Rhododendron hybrid at the Espy House in Oysterville, WA.

I want to grow and change. I want to be like my formerly feral cat who’s grown to trust me more and more. For this love she’s shown me, I fixed her fence again about a month ago. I’m not going to say that she does the dishes now, but she’s quite happy with the respect I’ve shown her.

Currently I’m seeing so many things again as if for the first time and part of what’s kept me away from my typically long and meandering posts has been a reticence to describe my new life because it is taking time for me to watch it as it unfurls.

Vine Maple (Acer circinatum).

I’m emerging too and with the amount of restorative exercise I’ve been doing I’m looking like myself again. One cannot describe how much illness changes you inside as you suffer through the pain. In my case, I struggled for years on my own.

Though I’m better now, and so much stronger physically, for the last few months I’ve had to continue battling Hereditary Angiodema while at the same time accepting the fact that two falls down staircases have caused some serious damage to my back and neck. It is difficult to accept that I didn’t seek the help I needed at the time I needed it. Daily I’m reminded of this, and daily I’m learning to think about it differently while acknowledging I did the best that I could at that time. I needed help though in my daily life, and I needed a lot of support. Accepting that I still do, and that I need to ask for it from now on, is something I see now as an immediate need as I better define what living with dignity means to me.

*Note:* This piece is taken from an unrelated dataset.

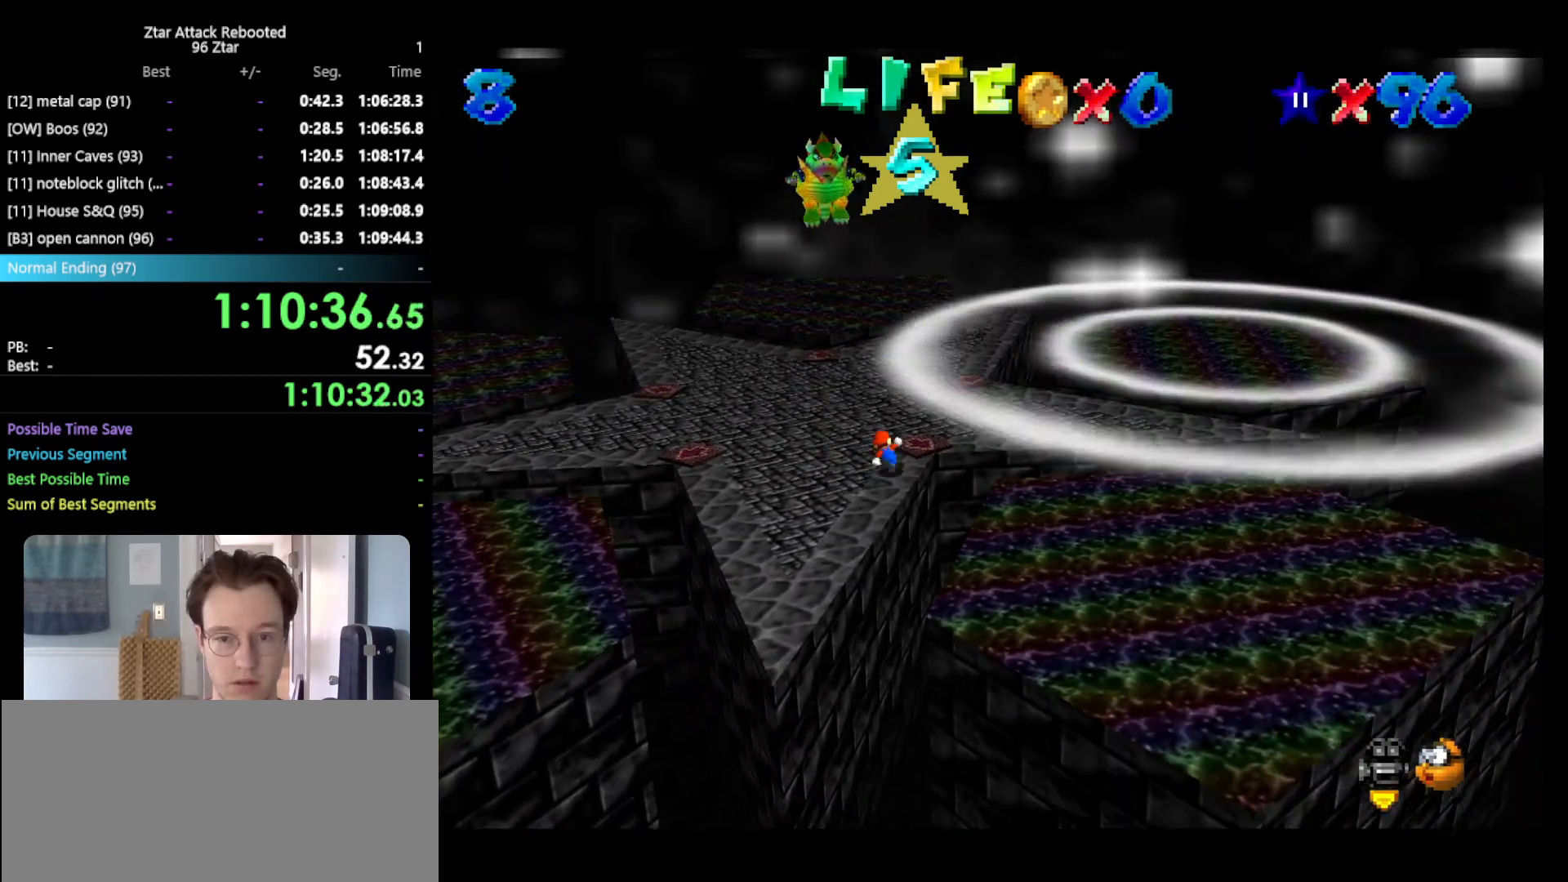
{"buttons": [], "left_stick": "up-left", "events": [[117, "A", "down"], [217, "left_stick", "up-left"], [283, "A", "up"]]}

With allergies and food intolerances it’s been difficult for years to eat but I’ve taken charge of that too. Having spent a lot of time with a Scandinavian friend with similar issues helped me a lot last year. Sometimes we cooked for one another too. It really helped me to rebuild my confidence and as my health has improved I’ve had more endurance in that arena too. Cooking is a big part of who I am.

A shrimp and basil casserole I made with a recipe from the island of Elba. It has tomatoes and potatoes too and that’s just about it.
Handmade cannoli I made for my boyfriend’s birthday. Yes, I even made my own shells too.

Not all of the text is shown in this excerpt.